The Case for—and Against—Unity Software Stock
Unity Software has now reported three quarters as a public company. After debuting at $52, its stock has touched more than triple its initial-public-offering price.
After it reported its first-quarter results late Tuesday, some of Wall Street is beginning to warm to the name. Others say it’s still too expensive.
Unity shares (ticker: U) were down 1.6%, at $83.20, in afternoon trading Wednesday. U.S. indexes were sharply lower Wednesday after the highest reading on inflation in roughly 13 years.
Unity had a strong quarter. The software company reported narrower-than-expected adjusted losses of 10 cents a share. Revenue also topped expectations, rising 41% to $234.8 million.
Stifel analyst Tom Roderick upgraded shares to Buy from Hold Tuesday after the company reported. Unity closed at $84.54 Tuesday, roughly 51% off its 52-week high of $172.29. Shares have fallen 46% this year, as the S&P 500 index rose 11%.
“We have heard and seen enough,” wrote Roderick, who then set a target price of $125.
Roderick described the stock as richly valued. But when the analyst compared it with names such as Snowflake (SNOW), Okta (OKTA), Datadog (DDOG), and others, Unity shares look much more reasonable. Given where other stocks are trading, Roderick wrote, “we are entirely comfortable paying a midteens revenue multiple.”
Unity is mainly known for its videogame developer tools that power a large number of mobile apps. Part of the company’s pitch to investors when it went public last year was selling its tools to more industries such as construction and automotive companies.

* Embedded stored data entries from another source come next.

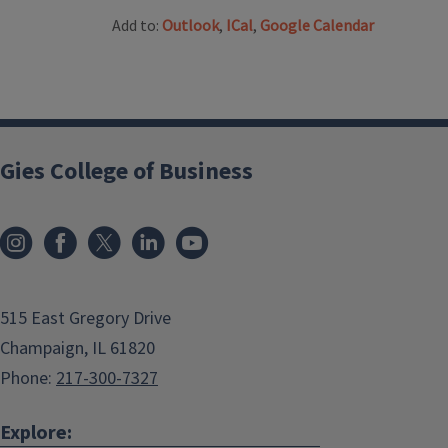
Add to:
Outlook
,
ICal
,
Google Calendar
Gies College of Business
515 East Gregory Drive
Champaign, IL 61820
Phone:
217-300-7327
Explore:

Barclays analyst Mario Lu has a positive view of Unity’s business and its growth. But at its current price and multiple, Lu rates the stock Equal Weight, Barclays ‘ equivalent of a Hold. For Lu, Unity needs to demonstrate it is growing its nonvideogame business fast to warrant a change in his view of the stock. Lu cut his target price to $90 from $130.
“While we continue to view Unity as one of the leading innovative companies in our coverage, it is currently trading at 22x FY22 revenue, and therefore we would need to see a stronger inflection in these new verticals before we can become more constructive,” he wrote.
Wedbush analyst Michael Pachter also lowered his target price. In a note, he dropped the target to $125 from $175 and wrote that his lower expectations reflected the company’s later-than-expected profitability target of 2023. Unity’s ability to grow isn’t in question, however, and Pachter wrote that despite a tracking change that Apple (AAPL) implemented and the Covid-19 pandemic, his estimates for 2022 and 2023 revenue remain unchanged.
For Unity, the need for revenue growth is a priority at the moment. “We have enough cash to run the company,” Unity Chief Financial Officer Luis Felipe Visoso told Barron’s. Visoso noted Unity has a billion dollars in the bank and said that the company planned to keep revenue growing at least 30% “The day we stop growing at 30%-plus, I think we will all be concerned,” he said.
Visoso acknowledged that still the company does need to improve on its ability to turn a profit. “We need to make sure we can improve other muscles,” he said. “The muscle of margin improvements, the muscle of free cash flow generation. How do we turn revenue to profit to cash, that still needs a little bit more work. Obviously a lot of that comes with scale.”